Marie Bucquoy was “de draaitol van een uiteengespatte familie”, vat haar vader het samen. “Dat viel weg. Mijn kleindochter is door haar vader opgenomen, met haar heb ik geen contact meer. Dan blijft een dubbele leegte over.” Vult La dernière tentation die leegte op? “Dat je er een film over maakt, verandert in feite niets. Dat dood stuk in je lichaam, dat blijft dood.” Al is er toch iets veranderd, zegt hij even later. “Na haar dood was ik voortdurend in dialoog met haar, ik dacht dat ik haar herkende op straat, ’s nachts droomde ik over haar. Nachtmerries, soms. Maar na de film is dat gestopt. Ik heb haar kunnen loslaten, ik zal het zo zeggen.”

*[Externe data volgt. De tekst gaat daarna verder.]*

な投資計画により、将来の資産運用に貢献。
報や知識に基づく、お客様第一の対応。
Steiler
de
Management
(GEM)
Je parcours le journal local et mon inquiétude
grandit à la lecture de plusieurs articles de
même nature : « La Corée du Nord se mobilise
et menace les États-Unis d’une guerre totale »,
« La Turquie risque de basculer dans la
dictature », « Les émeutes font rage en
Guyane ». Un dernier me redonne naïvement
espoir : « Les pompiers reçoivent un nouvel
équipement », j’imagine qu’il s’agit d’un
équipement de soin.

Jan Bucquoy heeft zelfbeschikking altijd hoog in het vaandel gedragen. Niemand heeft ervoor gekozen op de wereld te komen, dus mag je op zijn minst wel kiezen wanneer je die wereld weer achterlaat: dat is de idee. “Iedereen mag eruit stappen wanneer hij wilt: dat vind ik belangrijk. Maar van je eigen dochter aanvaard je dat niet. Dat is de dubbelzinnigheid.”

‘Het leven is niet interessant. Je wilt toch niet elke dag opstaan voor je klotejob met je klotesalaris, om uiteindelijk ziek te worden en dood te gaan? Dat is een scenario dat ze in Hollywood nooit zouden aanvaarden.’Beeld © Stefaan Temmerman

Apensoort

Die dubbelzinnigheid zit letterlijk in de film. Een film die zich overigens allerminst als een loodzwaar drama laat omschrijven. Het absurde anarchisme waarmee Bucquoy naam maakte, druipt van de herinneringen die de vader met zijn dochter deelt. “Humor is een wapen om aan de tragiek te ontsnappen”, stelt Bucquoy, en dat is niet alleen een leuze die zijn films typeert, maar ook zijn levenshouding. “Maak het leven plezant, steek van alles uit: dan wil je niet sterven. Dat is een beetje de message”, vat hij samen. “Het leven is niet interessant. Je wilt toch niet elke dag opstaan voor je klotejob met je klotesalaris, om uiteindelijk ziek te worden en dood te gaan? Dat is een scenario dat ze in Hollywood nooit zouden aanvaarden. Het leven is een slecht filmscenario. Maar er zijn veel manieren om het wat interessanter te maken.”

Hij illustreert het in La dernière tentation aan de hand van zijn eigen anarchistische avonturen. “In Vlaanderen probeerde ik het marxistisch leninisme bij te brengen. Dat is mislukt. In Brussel heb ik de techniek van de staatsgreep geprobeerd. Dat is ook mislukt. In Wallonië probeer ik erfenissen en eigendom te herverdelen via de loterij. Dat is ook gedoemd om te mislukken. Maar je moet het altijd proberen. Dat is een beetje de essentie die ik aan mijn dochter probeerde te vertellen: je moet altijd bezig zijn. Want het leven is gewoon absurd, en de wereld is niet echt interessant. Daarom moet je zelf proberen het spel te leiden.” Hij voegt er nog aan toe: “God bestaat niet. We zijn geen speciale schepsels. We zijn zoogdieren, we zijn een apensoort, gemaakt om in de bomen te hangen en de dag te plukken. Dan denk je niet aan zelfmoord.”

Doodgaan tout court is voor Bucquoy, ondanks de retrospectieves en overzichtstentoonstellingen, momenteel helemaal niet aan de orde. Net omdat hij naast filmmaker, kunstenaar en anarchist nog altijd vader is. “Op heel late leeftijd heb ik nog een zoon gekregen. Dus nu mag ik niet sterven, ik moet nog blijven. Nu kijk ik uit als ik de straat oversteek, wat ik nog nooit gedaan heb. En hele nachten liggen zuipen, dat zit er ook niet meer in. Hij is nu twaalf geworden. Daarom voel ik me verplicht om te blijven leven. Nog een jaar of vijf, zes.”

La dernière tentation des Belges, vanaf woensdag in de bioscoop.